What you will do:
There are pictures in the records below; leave them out and set down exactly the lines from the one holding "Carry the profile" through the one holding "Figure 2: The".

Data extract:
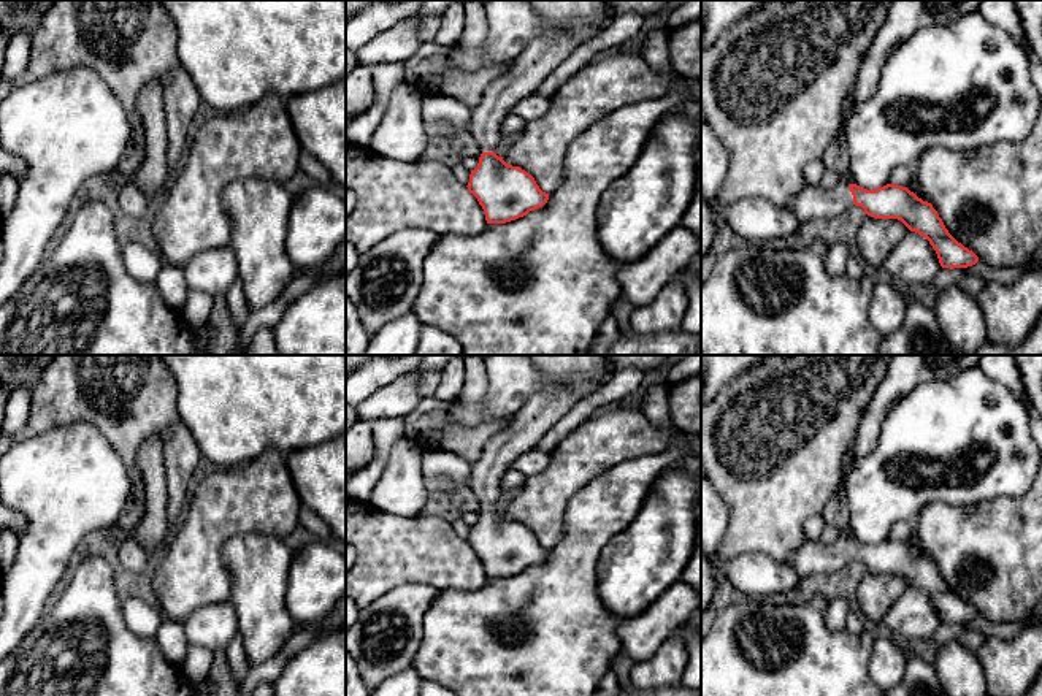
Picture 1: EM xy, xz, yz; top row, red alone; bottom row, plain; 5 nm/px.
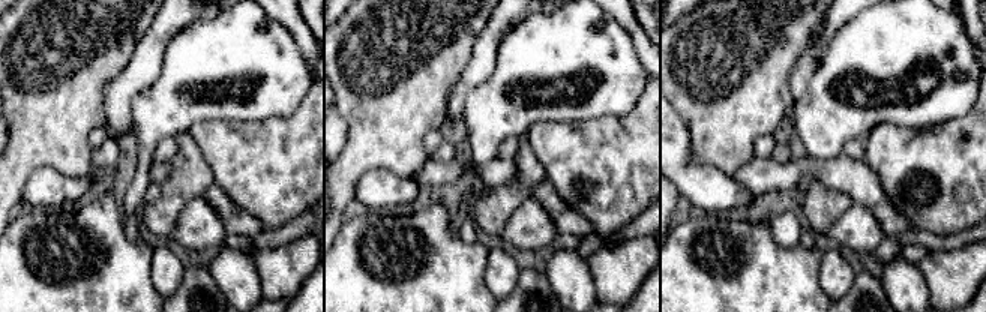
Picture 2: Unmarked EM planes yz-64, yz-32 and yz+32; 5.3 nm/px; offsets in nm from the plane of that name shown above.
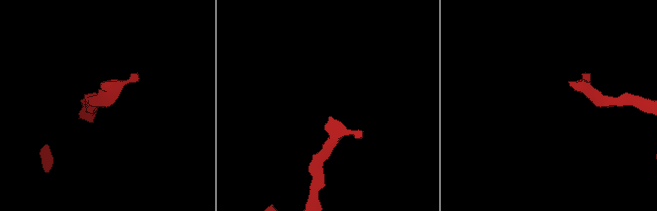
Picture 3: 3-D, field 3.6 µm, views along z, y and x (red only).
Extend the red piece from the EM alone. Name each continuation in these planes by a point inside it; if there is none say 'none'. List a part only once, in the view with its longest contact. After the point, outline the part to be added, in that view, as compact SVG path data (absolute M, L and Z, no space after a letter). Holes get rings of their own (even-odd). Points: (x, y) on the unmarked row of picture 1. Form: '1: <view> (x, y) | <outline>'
1: yz (814, 557) | M841 539L834 545L820 541L806 541L783 563L791 566L798 576L807 577L814 574L834 574L853 560L853 550L847 539Z

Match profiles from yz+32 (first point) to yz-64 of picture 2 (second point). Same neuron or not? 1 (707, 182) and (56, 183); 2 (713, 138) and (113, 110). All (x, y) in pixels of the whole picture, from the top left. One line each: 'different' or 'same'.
1: same
2: different

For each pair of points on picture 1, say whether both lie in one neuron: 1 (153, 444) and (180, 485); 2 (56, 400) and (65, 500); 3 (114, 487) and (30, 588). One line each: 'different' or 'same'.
1: different
2: different
3: same

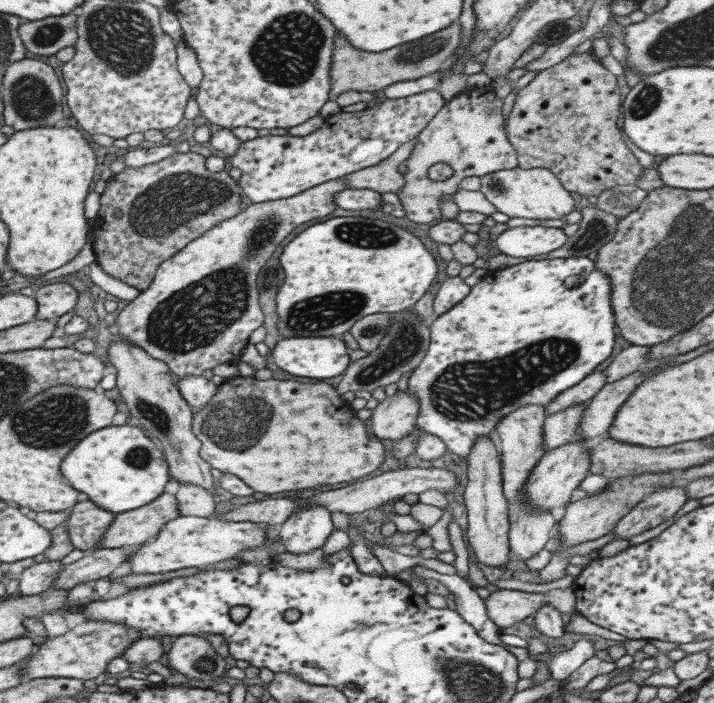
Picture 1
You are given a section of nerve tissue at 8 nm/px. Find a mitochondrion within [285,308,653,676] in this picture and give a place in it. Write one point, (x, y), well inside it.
(493, 387)

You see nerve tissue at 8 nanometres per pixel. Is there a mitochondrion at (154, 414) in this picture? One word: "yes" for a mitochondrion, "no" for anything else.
yes

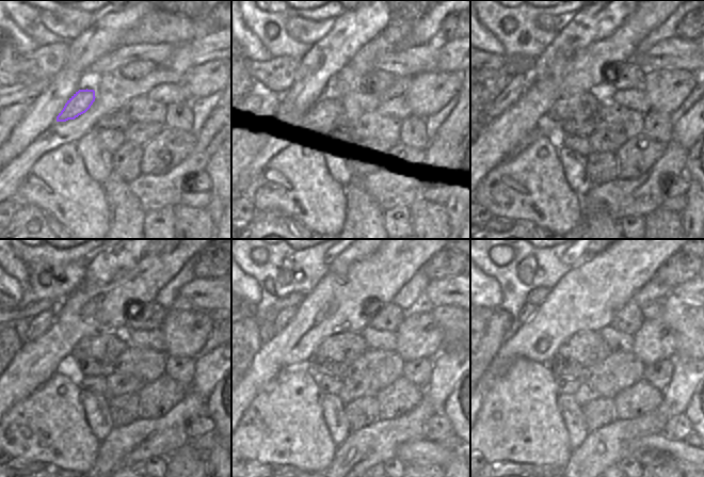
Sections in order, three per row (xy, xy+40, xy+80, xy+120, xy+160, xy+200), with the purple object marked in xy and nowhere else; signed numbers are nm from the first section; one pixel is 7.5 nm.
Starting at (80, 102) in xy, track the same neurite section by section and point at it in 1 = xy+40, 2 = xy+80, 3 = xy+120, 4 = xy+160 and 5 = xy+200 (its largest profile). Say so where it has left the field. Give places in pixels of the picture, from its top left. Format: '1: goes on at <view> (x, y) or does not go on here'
1: goes on at xy+40 (326, 108)
2: goes on at xy+80 (585, 106)
3: goes on at xy+120 (109, 347)
4: goes on at xy+160 (345, 347)
5: goes on at xy+200 (588, 349)

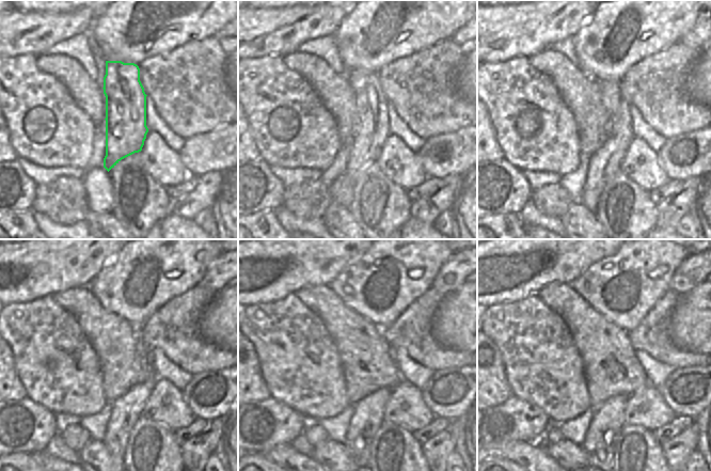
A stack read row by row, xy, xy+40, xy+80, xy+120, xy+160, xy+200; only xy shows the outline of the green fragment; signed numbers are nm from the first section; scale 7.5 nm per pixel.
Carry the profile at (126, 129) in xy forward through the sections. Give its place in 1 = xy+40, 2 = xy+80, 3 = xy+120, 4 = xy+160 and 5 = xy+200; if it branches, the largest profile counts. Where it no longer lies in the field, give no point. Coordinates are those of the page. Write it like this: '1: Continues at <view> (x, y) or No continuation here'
1: Continues at xy+40 (372, 127)
2: Continues at xy+80 (605, 162)
3: Continues at xy+120 (126, 409)
4: Continues at xy+160 (367, 417)
5: Continues at xy+200 (600, 440).

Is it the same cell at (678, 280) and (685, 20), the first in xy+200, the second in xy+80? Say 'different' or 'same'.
different

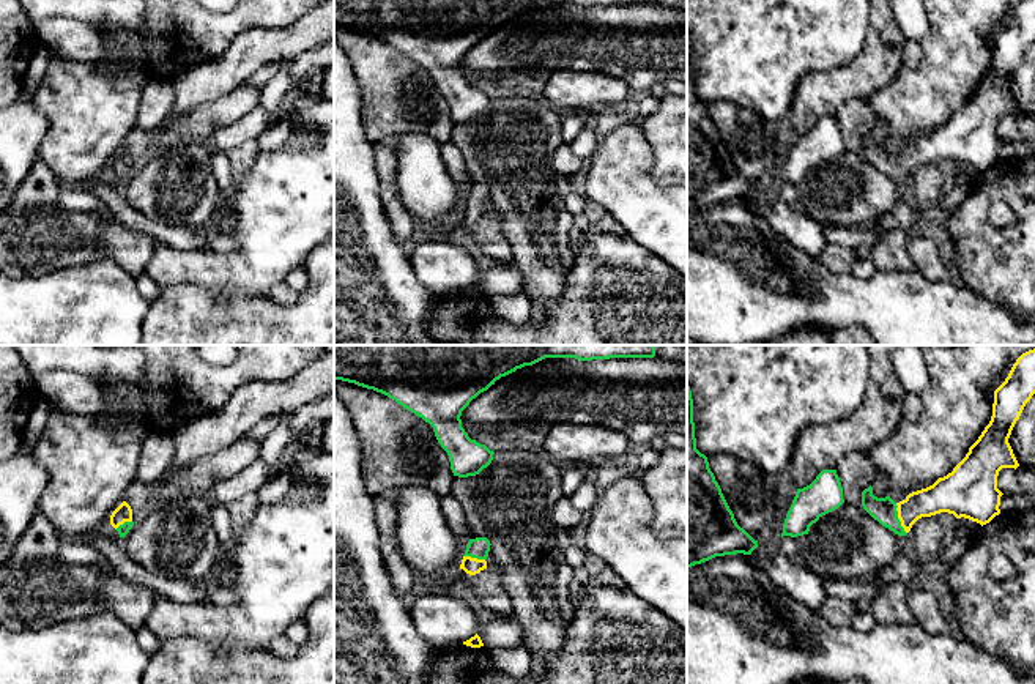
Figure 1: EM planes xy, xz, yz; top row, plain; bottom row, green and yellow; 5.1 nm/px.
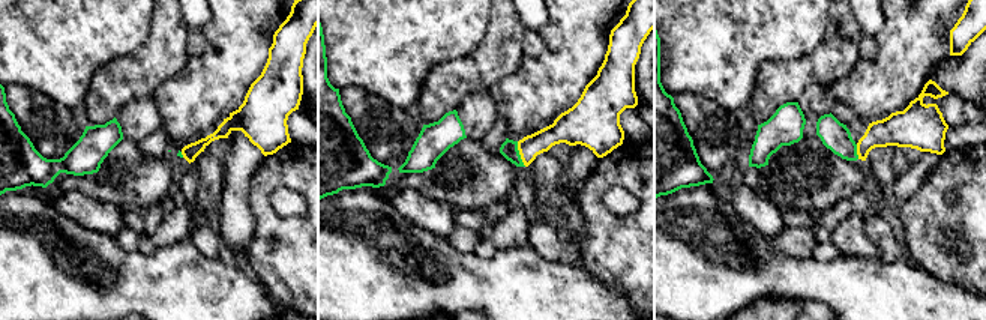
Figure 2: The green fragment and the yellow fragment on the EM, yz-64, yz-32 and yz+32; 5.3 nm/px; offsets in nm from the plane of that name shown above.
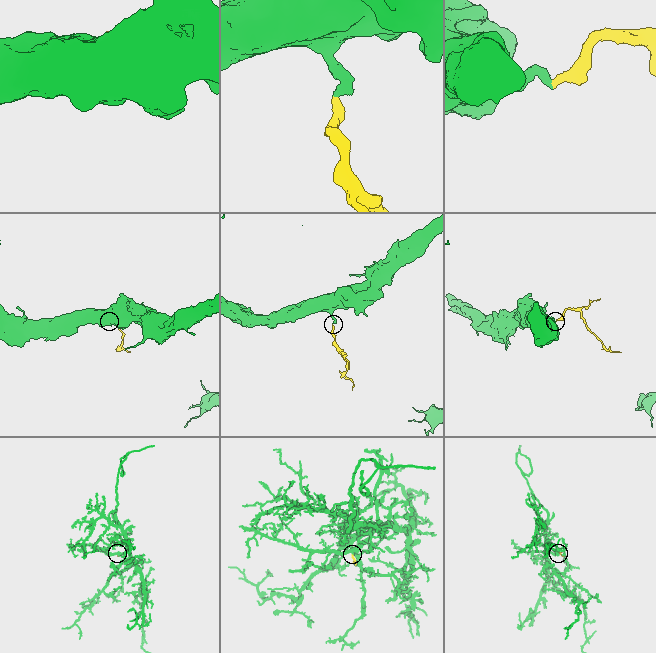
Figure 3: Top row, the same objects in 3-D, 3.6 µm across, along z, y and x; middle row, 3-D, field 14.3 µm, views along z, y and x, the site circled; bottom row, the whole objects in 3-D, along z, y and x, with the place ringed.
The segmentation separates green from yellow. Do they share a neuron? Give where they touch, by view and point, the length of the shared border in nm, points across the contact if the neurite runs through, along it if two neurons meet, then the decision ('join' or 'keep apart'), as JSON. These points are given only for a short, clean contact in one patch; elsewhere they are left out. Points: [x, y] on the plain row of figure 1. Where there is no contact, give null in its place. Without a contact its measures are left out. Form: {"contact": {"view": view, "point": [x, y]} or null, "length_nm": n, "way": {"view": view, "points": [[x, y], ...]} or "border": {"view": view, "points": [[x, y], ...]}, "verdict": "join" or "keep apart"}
{"contact": {"view": "yz", "point": [898, 166]}, "length_nm": 170, "way": {"view": "yz", "points": [[882, 156], [898, 166], [914, 153], [941, 144]]}, "verdict": "join"}

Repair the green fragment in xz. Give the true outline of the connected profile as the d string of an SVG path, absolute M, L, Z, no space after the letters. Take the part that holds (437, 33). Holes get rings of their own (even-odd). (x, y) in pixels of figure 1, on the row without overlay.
M334 0L334 28L342 27L373 36L422 65L447 99L454 123L479 121L493 107L493 98L471 87L462 74L462 58L496 27L545 5L580 8L610 5L654 5L655 0Z

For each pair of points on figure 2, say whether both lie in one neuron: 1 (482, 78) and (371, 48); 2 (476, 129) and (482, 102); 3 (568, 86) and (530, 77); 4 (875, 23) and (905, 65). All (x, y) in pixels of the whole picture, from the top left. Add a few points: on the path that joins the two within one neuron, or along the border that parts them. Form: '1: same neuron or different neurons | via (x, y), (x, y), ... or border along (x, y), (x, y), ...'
1: different neurons | border along (468, 54), (435, 63), (429, 69), (419, 96)
2: same neuron | via (477, 123), (479, 108)
3: same neuron | via (559, 84), (539, 84)
4: different neurons | border along (884, 15), (884, 24), (875, 36)

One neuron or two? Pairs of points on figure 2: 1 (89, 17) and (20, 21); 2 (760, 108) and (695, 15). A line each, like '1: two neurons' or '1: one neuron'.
1: one neuron
2: two neurons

Solved exercise:
Carry the profile at (126, 129) in xy forward through the sections. Give its place in 1 = xy+40, 2 = xy+80, 3 = xy+120, 4 = xy+160 and 5 = xy+200; if it branches, the largest profile counts. Where it no longer lies in the field, give no point. Coordinates are those of the page. Write it like this: '1: Continues at <view> (x, y) or No continuation here'
1: Continues at xy+40 (372, 127)
2: Continues at xy+80 (605, 162)
3: Continues at xy+120 (126, 409)
4: Continues at xy+160 (367, 417)
5: Continues at xy+200 (600, 440).

Is it the same cell at (678, 280) and (685, 20), the first in xy+200, the second in xy+80? Say 'different' or 'same'.
different

Figure 1: EM planes xy, xz, yz; top row, plain; bottom row, green and yellow; 5.1 nm/px.
Figure 2: The green fragment and the yellow fragment on the EM, yz-64, yz-32 and yz+32; 5.3 nm/px; offsets in nm from the plane of that name shown above.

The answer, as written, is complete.